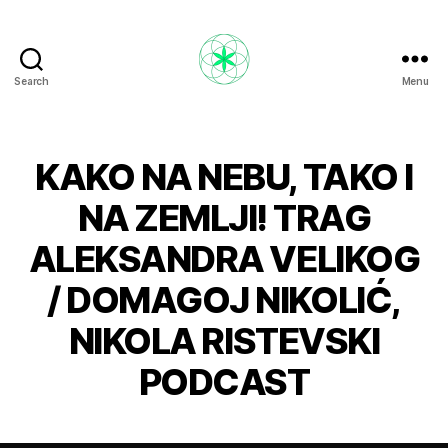
Search
Menu
Nikola
Ristevski
KAKO NA NEBU, TAKO I
NA ZEMLJI! TRAG
ALEKSANDRA VELIKOG
/ DOMAGOJ NIKOLIĆ,
NIKOLA RISTEVSKI
PODCAST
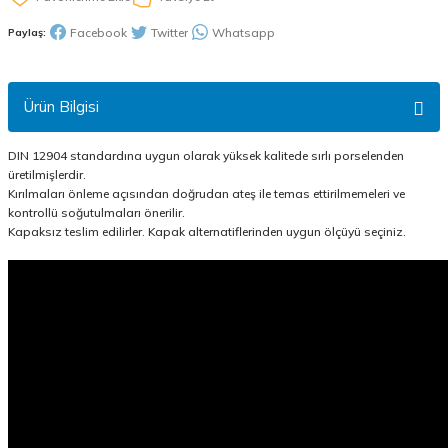
Facebook
Twitter
Whatsapp
Paylaş:
Ürün Bilgisi
DIN 12904 standardına uygun olarak yüksek kalitede sırlı porselenden
üretilmişlerdir.
Kırılmaları önleme açısından doğrudan ateş ile temas ettirilmemeleri ve
kontrollü soğutulmaları önerilir.
Kapaksız teslim edilirler. Kapak alternatiflerinden uygun ölçüyü seçiniz.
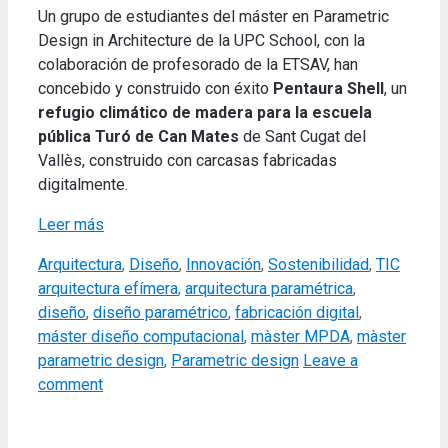
Un grupo de estudiantes del máster en Parametric
Design in Architecture de la UPC School, con la
colaboración de profesorado de la ETSAV, han
concebido y construido con éxito
Pentaura Shell
, un
refugio climático de madera para la escuela
pública Turó
de Can Mates
de Sant Cugat del
Vallès, construido con carcasas fabricadas
digitalmente
.
Leer más
Categories
Tags
Arquitectura
,
Diseño
,
Innovación
,
Sostenibilidad
,
TIC
arquitectura efímera
,
arquitectura paramétrica
,
diseño
,
diseño paramétrico
,
fabricación digital
,
máster diseño computacional
,
màster MPDA
,
màster
parametric design
,
Parametric design
Leave a
comment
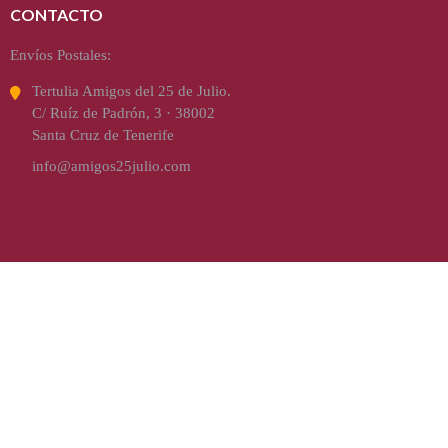
CONTACTO
Envíos Postales:
Tertulia Amigos del 25 de Julio.
C/ Ruíz de Padrón, 3 · 38002
Santa Cruz de Tenerife
info@amigos25julio.com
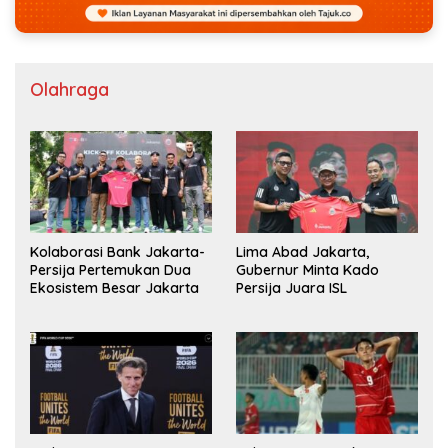
Olahraga
Kolaborasi Bank Jakarta-
Lima Abad Jakarta,
Persija Pertemukan Dua
Gubernur Minta Kado
Ekosistem Besar Jakarta
Persija Juara ISL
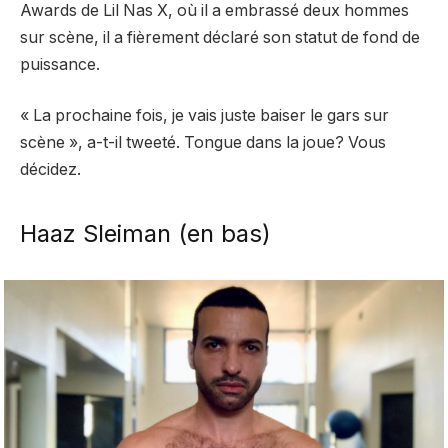
Awards de Lil Nas X, où il a embrassé deux hommes
sur scène, il a fièrement déclaré son statut de fond de
puissance.
« La prochaine fois, je vais juste baiser le gars sur
scène », a-t-il tweeté. Tongue dans la joue? Vous
décidez.
Haaz Sleiman (en bas)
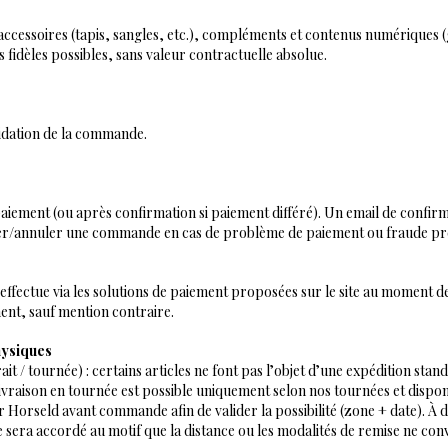
accessoires (tapis, sangles, etc.), compléments et contenus numériques 
 fidèles possibles, sans valeur contractuelle absolue.
alidation de la commande.
ement (ou après confirmation si paiement différé). Un email de confirma
user/annuler une commande en cas de problème de paiement ou fraude p
effectue via les solutions de paiement proposées sur le site au moment 
ent, sauf mention contraire.
hysiques
it / tournée) : certains articles ne font pas l’objet d’une expédition stan
livraison en tournée est possible uniquement selon nos tournées et disponibi
ter Horseld avant commande afin de valider la possibilité (zone + date). 
sera accordé au motif que la distance ou les modalités de remise ne con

* _What to do_
Print, word for word, the lines above that run from the line containing "Gubernur Minta Kado" to the line containing "it / tournée)", both included. Keep the pictures out.

* _Expected answer_
Gubernur Minta Kado
Ekosistem Besar Jakarta
Persija Juara ISL
Awards de Lil Nas X, où il a embrassé deux hommes
sur scène, il a fièrement déclaré son statut de fond de
puissance.
« La prochaine fois, je vais juste baiser le gars sur
scène », a-t-il tweeté. Tongue dans la joue? Vous
décidez.
Haaz Sleiman (en bas)
accessoires (tapis, sangles, etc.), compléments et contenus numériques 
 fidèles possibles, sans valeur contractuelle absolue.
alidation de la commande.
ement (ou après confirmation si paiement différé). Un email de confirma
user/annuler une commande en cas de problème de paiement ou fraude p
effectue via les solutions de paiement proposées sur le site au moment 
ent, sauf mention contraire.
hysiques
it / tournée) : certains articles ne font pas l’objet d’une expédition stan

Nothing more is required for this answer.